Le fleuve & l'or

Le Chemin

C’est à ce moment précis, au moment où l’avion ramassait toutes ses forces pour s’élancer, vrombissant et s’époumonant sur la piste de décollage, que la sensation l’a traversée pour la première fois. La sensation que, peut-être, le Chemin n’existait pas. Et n’avait jamais existé. Que ce Chemin, si ridiculement petit par rapport à l’immensité de l’horizon qu’elle apercevait à travers le hublot, n’avait été qu’un songe. Que ce Chemin frêle bordé de mûres sauvages, où régnait la lenteur et le silence, traversé de quelques villages endormis aux volets clos, ne pouvait exister dans ce monde moderne aux mille lumières, vautré dans son vacarme assourdissant. Non, se disait-elle à mesure que l’avion prenait de la vitesse, la réalité du Chemin n’allait pas survivre longtemps en elle si elle n’y prenait pas garde. Si elle n’entretenait pas avec soin le moindre souvenir, si elle ne déliait pas, un par un et avec patience, les fils brillants qu’il avait fait surgir. Ce n’était pas seulement en écrivant qu’elle y parviendrait. Car tout était si confus encore, si emmêlé dans son esprit. Ecrire, mais quoi !

Plus tard, elle ne le savait pas encore, c’est par une sorte de vide que le Chemin se rappellerait à elle. Une absence à soi-même, un creux, comme un petit détachement. Elle se souviendrait des tons ocres des champs de tournesols. Des vêtements qui collent à la peau dans la chaleur sourde. Et de l’infinie simplicité de la relation qu’elle entretenait alors avec le monde.

Sur le Chemin, la vie est réduite à l’essentiel. A quelques plaintes du corps, nues, basiques – Chaleur, Douleur, Sommeil, Faim, Soif, Fatigue. La roue de ces sensations tourne sans cesse, de telle sorte que chacune connaît son heure de gloire, dominant et parfois effaçant toutes les autres. Douleur est très présente, et se déplace au sein d’un petit périmètre compris entre le genou gauche et l’extrémité de l’orteil gauche.

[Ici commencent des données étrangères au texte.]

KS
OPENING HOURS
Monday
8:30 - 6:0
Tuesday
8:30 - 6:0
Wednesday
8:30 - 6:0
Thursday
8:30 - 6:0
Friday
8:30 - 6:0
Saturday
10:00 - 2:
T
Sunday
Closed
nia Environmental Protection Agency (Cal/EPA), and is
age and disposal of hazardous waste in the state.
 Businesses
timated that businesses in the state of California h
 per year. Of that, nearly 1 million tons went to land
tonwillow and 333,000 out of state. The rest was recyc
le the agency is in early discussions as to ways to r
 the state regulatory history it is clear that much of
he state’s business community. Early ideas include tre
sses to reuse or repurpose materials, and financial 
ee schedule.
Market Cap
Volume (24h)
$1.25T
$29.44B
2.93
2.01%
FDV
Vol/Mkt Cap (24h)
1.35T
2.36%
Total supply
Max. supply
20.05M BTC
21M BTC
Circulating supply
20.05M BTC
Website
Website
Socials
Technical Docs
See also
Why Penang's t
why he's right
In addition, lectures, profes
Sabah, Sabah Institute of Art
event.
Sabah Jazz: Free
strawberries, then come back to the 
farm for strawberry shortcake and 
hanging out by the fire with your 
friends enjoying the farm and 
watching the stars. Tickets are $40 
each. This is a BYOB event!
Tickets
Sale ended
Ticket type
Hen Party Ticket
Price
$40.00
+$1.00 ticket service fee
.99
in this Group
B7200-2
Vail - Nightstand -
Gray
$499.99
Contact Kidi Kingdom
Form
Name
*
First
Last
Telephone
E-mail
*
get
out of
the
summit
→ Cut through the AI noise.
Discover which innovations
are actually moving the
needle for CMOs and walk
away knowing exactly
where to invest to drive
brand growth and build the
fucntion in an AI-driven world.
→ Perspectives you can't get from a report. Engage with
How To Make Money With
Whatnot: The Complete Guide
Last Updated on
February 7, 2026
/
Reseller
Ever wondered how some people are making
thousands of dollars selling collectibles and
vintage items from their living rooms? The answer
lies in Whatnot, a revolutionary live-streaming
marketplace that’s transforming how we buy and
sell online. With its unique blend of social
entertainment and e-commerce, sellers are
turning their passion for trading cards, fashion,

Très arrogante au début, bataillant ferme pour maintenir sa position en tête du peloton, elle se laisse progressivement dominer et cède du terrain, non sans quelques rebuffades régulières. Chaleur la suit de près, implacable dès dix heures du matin, figeant tout, herbe, vent, hommes, montagnes. Sous sa pression, surtout au milieu de l’après-midi quand plus rien ne frémit, quand les éléments se taisent (semblables aux chandeliers et aux horloges d’une maison fantastique qui, immobiles derrières de lourdes tentures, attendent la nuit tombée pour s’animer et mener leurs folles sarabandes), il vient au pèlerin d’étranges visions. La terre se transforme en désert, des bottes de foin aperçues de loin prennent des airs de cascades merveilleuses, et les feuilles d’oliviers scintillent dans le ciel bleu comme des petits cailloux colorés dans le lit d’une rivière. Là-dessus, Fatigue vient ajouter son grain de sel. Elle s’affale de tout son long sur le pèlerin-bagnard, qui n’a même plus la force d’éloigner les mouches qui dansent autour de lui et viennent parfois, insolemment, se poser sur une joue.

C’est dans tout cela, au cœur de ce délabrement fatal, que l’esprit se perd. Il se perd, par petits bouts d’abord, puis par lambeaux entiers, qui s’accrochent aux ronces, volettent au milieu des vignes, puis se laissent emporter vers le ciel. C’est la grande paix de l’âme, le vrai repos de la conscience. Et chaque aventure née sur la route prend alors un relief nouveau, comme une tache de couleur vive jetée sur une toile vierge. Un troupeau de moutons, croisé dans la lumière rousse du matin, ou une tomate juteuse offerte par un villageois, jaillissent comme de petits motifs, ravissants et légers, qui viennent se détacher avec netteté sur le fond limpide des journées. N’était-ce pas tout simplement cela qu’elle voulait retenir à tout prix ?

Le goût d’une tomate dans la lumière rousse d’un matin d’août.